I use a Rigid cs10 monitor that records on a thumb drive. I keep all my work on a thumb drive and I burn it to DVD and get them a copy if needed. We download all the camera work on the PC at the office as well as my laptop at home and when the thumbdrive is 80 or 90% full it gets labeled and filed at the office for future reference by date of service. We haven't run into a storage capacity problem yet and I have filled a couple 4GB thumb drives so far.


----------



## Gettinit (May 9, 2012)

deerslayer said:


> I use a Rigid cs10 monitor that records on a thumb drive. I keep all my work on a thumb drive and I burn it to DVD and get them a copy if needed. We download all the camera work on the PC at the office as well as my laptop at home and when the thumbdrive is 80 or 90% full it gets labeled and filed at the office for future reference by date of service. We haven't run into a storage capacity problem yet and I have filled a couple 4GB thumb drives so far.


Why not just give them a 2GB thumb drive right there on the clock and cut out the excessive work since you have the capability. The added benefit from the drive is the ability to add to the customers storage and use theirs to view old info.

Seems like a good idea....what am I missing?


----------



## SewerRatz (Apr 25, 2009)

I use Thumb drives with my company info, and a report on the drive with jobsite info in the report along with stills plus the video.

If things pick up in the telavising end of busness, I will get back with Ridgid Connect. I got to try it out for some time and really like its setup. http://www.ridgidconnect.com/

Here is an example of a report made with the SeeSnake HQ software. These were stills of an outside basin. http://www.a-archer.net/images/inspectionreport.pdf


----------



## deerslayer (Mar 29, 2012)

Gettinit said:


> Why not just give them a 2GB thumb drive right there on the clock and cut out the excessive work since you have the capability. The added benefit from the drive is the ability to add to the customers storage and use theirs to view old info.
> 
> Seems like a good idea....what am I missing?

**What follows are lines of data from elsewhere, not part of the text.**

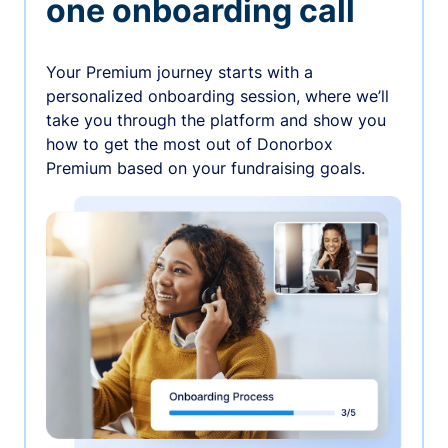
one onboarding call
Your Premium journey starts with a
personalized onboarding session, where we’ll
take you through the platform and show you
how to get the most out of Donorbox
Premium based on your fundraising goals.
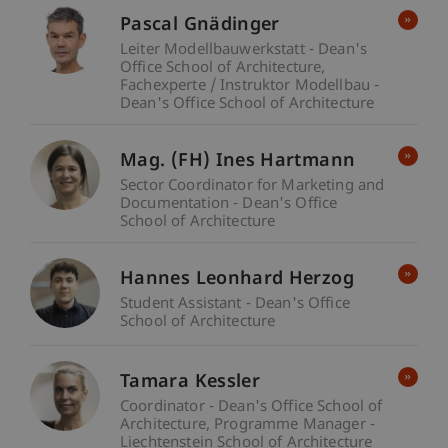
Pascal Gnädinger
Leiter Modellbauwerkstatt - Dean's
Office School of Architecture
Fachexperte / Instruktor Modellbau -
Dean's Office School of Architecture
Mag. (FH) Ines Hartmann
Sector Coordinator for Marketing and
Documentation - Dean's Office
School of Architecture
Hannes Leonhard Herzog
Student Assistant - Dean's Office
School of Architecture
Tamara Kessler
Coordinator - Dean's Office School of
Architecture
Programme Manager -
Liechtenstein School of Architecture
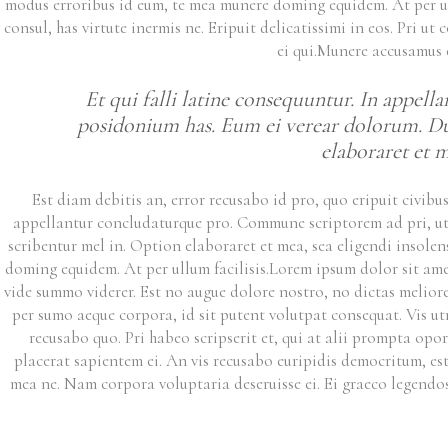
modus erroribus id eum, te mea munere doming equidem. At per ull
consul, has virtute inermis ne. Eripuit delicatissimi in eos. Pri 
ei qui.Munere accusamus 
Et qui falli latine consequuntur. In appel
posidonium has. Eum ei verear dolorum. Duo 
elaboraret et me
Est diam debitis an, error recusabo id pro, quo eripuit civibu
appellantur concludaturque pro. Commune scriptorem ad pri, ut e
scribentur mel in. Option elaboraret et mea, sea eligendi insolen
doming equidem. At per ullum facilisis.
Lorem ipsum dolor sit amet
vide summo viderer. Est no augue dolore nostro, no dictas meliore 
per sumo aeque corpora, id sit putent volutpat consequat. Vis utr
recusabo quo. Pri habeo scripserit et, qui at alii prompta opo
placerat sapientem ei. An vis recusabo euripidis democritum, es
mea ne. Nam corpora voluptaria deseruisse ei. Ei graeco legendo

Our system only records to the thumbdrive, so if I give them the only copy I have no evidence that I camera'd or fully opened the sewer ETC


----------



## SewerRatz (Apr 25, 2009)

deerslayer said:


> Our system only records to the thumbdrive, so if I give them the only copy I have no evidence that I camera'd or fully opened the sewer ETC


Record to the thumb drive, then inform them you will watch the video at the office on a larger screen and make any notes as needed. Then tell them after that you can send them a burned DVD or a thumb drive copy.


----------



## Gettinit (May 9, 2012)

deerslayer said:


> Our system only records to the thumbdrive, so if I give them the only copy I have no evidence that I camera'd or fully opened the sewer ETC


Ohhh, that blows. Mine goes to the hard drive and then I can upload it to the drive and make myself a copy while on the job. Now I see.


----------